Pour sa génération, ne pas être mariée et ne pas avoir d’enfants à plus de 30 ans, c’était gonflé. Même l’une de mes tantes, une no-kids assumée, était au moins mariée.

Ma mère, rien de tout ça. Ça ne l’intéressait pas. Elle préférait les petites aventures au fil de ses pays d’accueil.

Après avoir fini un contrat de travail en Espagne, ma mère s’est tournée vers un de ses amis, désespérée : elle ne voulait pas retourner en France (à l’époque si tu ne retrouvais pas un travail rapidement, tu étais reconduit à la frontière) où elle aurait dû retourner chez ses parents. J’avais déjà vaguement parlé du caractère de ma grand-mère sur le blog, qui détestait ses enfants et leur faisait payer le fait d’avoir été engoncée dans un rôle de mère qu’elle n’a jamais voulu. Je vous copie le texte ici car l’article dont l’extrait est issu est long :

 Dans ma propre famille j’ai eu l’occasion de voir ce que ça donnait, avec ma grand-mère maternelle. C’était une femme moderne, intelligente, qui voulait travailler et qui était douée. Mais son époque ne le permettait pas, on l’a obligée à se marier, et mon grand-père l’a littéralement transformée en poule pondeuse. Elle a eu 5 enfants et plusieurs fausse-couches. Elle n’était pas faite pour être mère ni pour être femme au foyer et s’est vengée sur ses enfants. Elle mentait à son mari pour qu’il « corrige » les enfants, ne faisait rien dans la maison, harcelait sa fille aînée pour qu’elle fasse toutes les corvées à sa place, était imbuvable au quotidien. Autant ses deux fils ont été plutôt tranquilles, mais l’enfance des trois filles a été une vraie horreur. Je ne m’entendais pas avec mamie car je lui ressemblais beaucoup, j’étais comme elle à son âge. Sauf qu’à moi on m’a laissé ma chance, on m’a laissée étudier et tenter de me faire ma place. Certains diront que le modèle de ma grand-mère est d’une autre époque, mais non. De nos jours aussi, certaines femmes s’imaginent qu’être mères est leur destin, qu’elles n’ont pas d’autres choix. Certaines se font imposer la maternité et trouvent ça normal.

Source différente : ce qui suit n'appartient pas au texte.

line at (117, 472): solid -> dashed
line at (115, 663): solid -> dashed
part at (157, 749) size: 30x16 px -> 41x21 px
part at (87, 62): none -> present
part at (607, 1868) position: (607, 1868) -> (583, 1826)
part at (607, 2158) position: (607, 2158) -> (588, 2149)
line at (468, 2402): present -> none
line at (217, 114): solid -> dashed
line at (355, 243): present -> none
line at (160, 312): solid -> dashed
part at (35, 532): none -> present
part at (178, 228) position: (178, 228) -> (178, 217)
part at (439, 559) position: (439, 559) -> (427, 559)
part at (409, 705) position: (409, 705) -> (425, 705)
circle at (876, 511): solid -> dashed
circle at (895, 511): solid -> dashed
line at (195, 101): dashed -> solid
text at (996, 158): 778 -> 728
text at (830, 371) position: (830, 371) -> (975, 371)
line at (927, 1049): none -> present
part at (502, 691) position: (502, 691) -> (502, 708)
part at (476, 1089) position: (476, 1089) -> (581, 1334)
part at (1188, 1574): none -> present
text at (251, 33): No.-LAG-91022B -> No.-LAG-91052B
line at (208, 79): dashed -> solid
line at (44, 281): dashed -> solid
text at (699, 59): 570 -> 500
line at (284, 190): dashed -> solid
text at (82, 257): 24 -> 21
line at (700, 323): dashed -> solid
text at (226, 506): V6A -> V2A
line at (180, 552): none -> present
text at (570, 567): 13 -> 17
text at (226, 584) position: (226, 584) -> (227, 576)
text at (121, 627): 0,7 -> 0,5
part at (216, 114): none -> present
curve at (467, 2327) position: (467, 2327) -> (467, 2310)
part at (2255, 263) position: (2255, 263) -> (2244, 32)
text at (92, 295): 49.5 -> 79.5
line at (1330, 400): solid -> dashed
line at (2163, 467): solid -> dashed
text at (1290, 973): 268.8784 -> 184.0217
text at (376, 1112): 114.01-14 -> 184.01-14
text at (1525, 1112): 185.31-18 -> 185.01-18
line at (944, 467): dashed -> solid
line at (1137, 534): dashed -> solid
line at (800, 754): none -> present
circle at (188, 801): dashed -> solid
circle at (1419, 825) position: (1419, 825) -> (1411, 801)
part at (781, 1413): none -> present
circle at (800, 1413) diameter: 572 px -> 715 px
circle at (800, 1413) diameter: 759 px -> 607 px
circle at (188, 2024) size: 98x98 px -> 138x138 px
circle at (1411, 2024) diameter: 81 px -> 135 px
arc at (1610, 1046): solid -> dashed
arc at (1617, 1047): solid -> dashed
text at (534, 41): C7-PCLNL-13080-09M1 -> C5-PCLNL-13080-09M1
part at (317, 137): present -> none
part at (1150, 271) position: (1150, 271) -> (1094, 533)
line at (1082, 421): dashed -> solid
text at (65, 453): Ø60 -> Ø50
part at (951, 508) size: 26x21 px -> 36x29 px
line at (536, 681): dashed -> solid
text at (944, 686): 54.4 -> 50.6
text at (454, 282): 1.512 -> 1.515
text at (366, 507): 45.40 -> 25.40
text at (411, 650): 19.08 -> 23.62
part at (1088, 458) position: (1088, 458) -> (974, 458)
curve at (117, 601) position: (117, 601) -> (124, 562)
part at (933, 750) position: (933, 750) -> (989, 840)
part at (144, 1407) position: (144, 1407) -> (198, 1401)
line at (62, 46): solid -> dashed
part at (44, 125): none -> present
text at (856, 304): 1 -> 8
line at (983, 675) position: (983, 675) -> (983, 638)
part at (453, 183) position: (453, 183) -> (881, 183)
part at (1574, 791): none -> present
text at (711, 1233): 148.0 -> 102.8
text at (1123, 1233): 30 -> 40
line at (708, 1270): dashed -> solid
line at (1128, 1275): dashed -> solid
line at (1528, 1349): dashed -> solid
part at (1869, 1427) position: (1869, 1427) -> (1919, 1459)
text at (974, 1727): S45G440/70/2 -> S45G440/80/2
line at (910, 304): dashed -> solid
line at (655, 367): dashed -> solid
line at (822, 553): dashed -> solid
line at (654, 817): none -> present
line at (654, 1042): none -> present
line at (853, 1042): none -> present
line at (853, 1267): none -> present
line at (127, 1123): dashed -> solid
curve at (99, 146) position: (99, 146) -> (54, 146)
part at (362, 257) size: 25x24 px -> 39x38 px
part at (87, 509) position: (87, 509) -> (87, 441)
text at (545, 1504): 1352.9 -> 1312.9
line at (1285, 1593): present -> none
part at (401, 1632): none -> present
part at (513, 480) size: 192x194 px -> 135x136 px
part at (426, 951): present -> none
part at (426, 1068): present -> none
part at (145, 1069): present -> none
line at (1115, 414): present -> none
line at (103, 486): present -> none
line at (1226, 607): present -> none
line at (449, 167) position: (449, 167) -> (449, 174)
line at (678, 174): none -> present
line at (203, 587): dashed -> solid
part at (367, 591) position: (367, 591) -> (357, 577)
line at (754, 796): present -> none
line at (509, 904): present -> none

Son ami l’a donc emmenée quelques semaines au Maroc, mais il a bien fallu rentrer. Il l’a hébergée un petit moment et ma mère a pu trouver un contrat de formatrice. A l’époque c’était moins compliqué de trouver un logement, son CDD longue durée suffisait (aujourd’hui il lui faudrait 18 garants, 56 fois le loyer et un troupeau de licornes).

C’est dans le centre de formation qu’elle a rencontré mon père. Un homme charismatique, en instance de divorce. Il avait une fille de 12 ans et 20 ans de plus que ma mère. Elle s’en foutait. Elle est tombée amoureuse, lui a repéré un nouveau pigeon à plumer.

Elle s’est rapidement installée avec lui, bien qu’il ne soit pas encore officiellement divorcé. Il s’absentait souvent, soi-disant pour le travail, elle ne se posait pas trop de questions. Manipulateur, mon père avait très bonne réputation au travail et donc elle ne se méfiait pas. Il s’est rapidement fait aimer de la famille, soulagée que ma mère se case enfin.

En fait, il avait commencé à la plumer à peine quelques mois après leur rencontre.

Puis ma mère est tombée enceinte.  En congé maternité, elle peinait un peu seule, demandait de l’aide à mon père qui lui promettait la lune pour qu’elle patiente, et lui jetait trois sous de temps en temps pour endormir la méfiance.

Il interceptait les courriers et ma mère ne s’étonnait pas de ne rien recevoir, avec ses habitudes de baroudeuse, elle n’avait jamais beaucoup eu de courrier.

Elle a accouché seule malgré les promesses de mon père d’être là. Vous le savez peut-être, je suis née malade. Du pain-béni pour mon père, car du coup ma mère était souvent en déplacement sur Paris pour mon suivi (je suis née en Corrèze) et pouvait encore moins s’apercevoir de ce qui lui pendait au nez.

Ce qui a mis la puce à l’oreille de ma mère, c’est que mon père a mis beaucoup de temps pour me reconnaître. Près de quatre ans. Pendant près de quatre ans j’étais sans père officiel. A l’époque ma mère insistait pour qu’il fasse la démarche, sans savoir que ce temps me serait salvateur pour la suite.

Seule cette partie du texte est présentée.